When you reach the line that contains "ica à temperatura baixa." below, transcribe it and each line after it word for word to the end of the records, omitting pictures.

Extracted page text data

------------------------------------

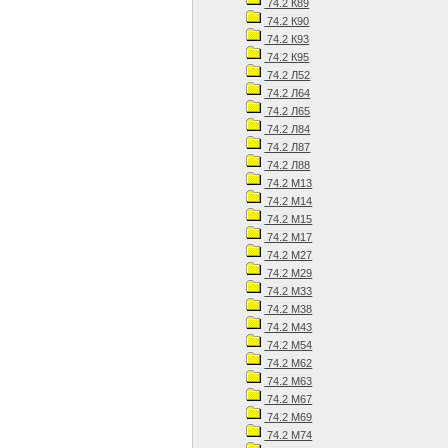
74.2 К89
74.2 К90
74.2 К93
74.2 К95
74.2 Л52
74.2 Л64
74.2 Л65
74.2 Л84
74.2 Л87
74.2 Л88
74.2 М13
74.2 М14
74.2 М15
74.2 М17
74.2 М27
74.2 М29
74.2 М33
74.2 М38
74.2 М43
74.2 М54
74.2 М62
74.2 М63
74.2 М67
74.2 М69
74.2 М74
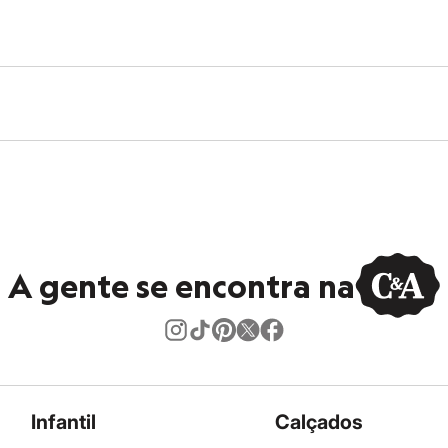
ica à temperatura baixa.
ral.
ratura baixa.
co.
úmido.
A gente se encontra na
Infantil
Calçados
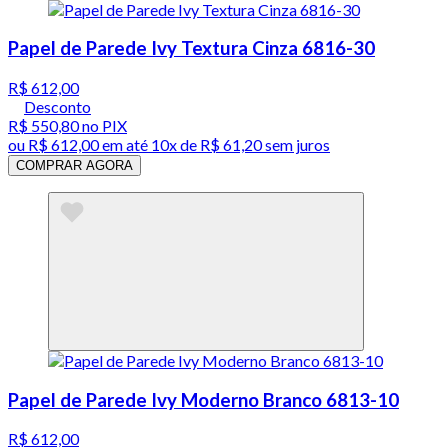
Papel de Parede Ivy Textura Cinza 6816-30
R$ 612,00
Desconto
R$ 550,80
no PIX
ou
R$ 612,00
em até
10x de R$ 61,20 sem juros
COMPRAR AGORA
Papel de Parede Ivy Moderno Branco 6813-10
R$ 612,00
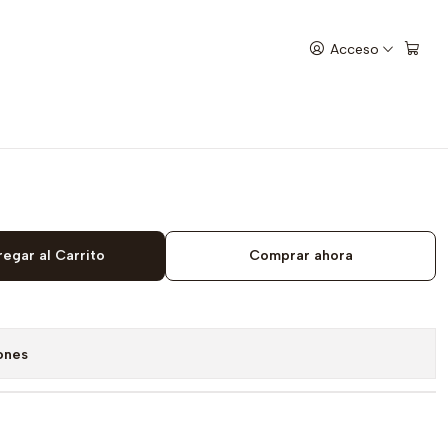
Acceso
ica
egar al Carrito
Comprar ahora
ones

------------------------------------

## Output for this exercise
ica à temperatura baixa.
ral.
ratura baixa.
co.
úmido.
A gente se encontra na
Infantil
Calçados
Papel de Parede Ivy Textura Cinza 6816-30
R$ 612,00
Desconto
R$ 550,80
no PIX
ou
R$ 612,00
em até
10x de R$ 61,20 sem juros
COMPRAR AGORA
Papel de Parede Ivy Moderno Branco 6813-10
R$ 612,00
Acceso
ica
egar al Carrito
Comprar ahora
ones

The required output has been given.